Published in the Journal of Statistical Mechanics: Theory and Experiment, the research, titled “A Phase Transition between Positional and Semantic Learning in a Solvable Model of Dot-Product Attention,” explores how attention-based neural networks evolve during training. When exposed to limited data, these systems tend to rely on the position of words in a sentence to understand relationships—recognizing, for instance, that the subject usually comes before the verb in English, according o TechXplore.

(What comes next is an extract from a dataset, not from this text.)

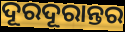
ଦୂରଦୂରାନ୍ତର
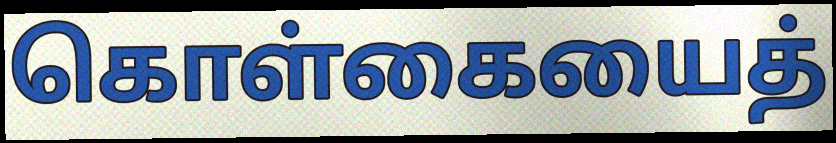
கொள்கையைத்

However, once a certain volume of training data is reached, the network switches strategies almost instantaneously. Rather than relying on where words appear, it begins to prioritize semantic meaning—grasping the deeper significance of words and their context.
The study is based on a simplified model of the “self-attention” mechanism, a key component in transformer language models that allows the network to weigh the importance of each word relative to others in a sequence. This mechanism enables transformers to capture complex dependencies within text, powering everything from autocomplete tools to advanced chatbots.
What makes this discovery particularly interesting is not just the transition itself, but the way it happens. Below a certain threshold, the model uses only positional cues. Cross that threshold, and it suddenly starts using meaning instead—with no gradual blend of the two.
While the model used in the study is simpler than the large-scale systems used in commercial applications, the implications are significant. The findings could help AI researchers better understand—and potentially control—how and when language models adopt different learning strategies, which could contribute to making them more efficient, interpretable, and reliable in the future.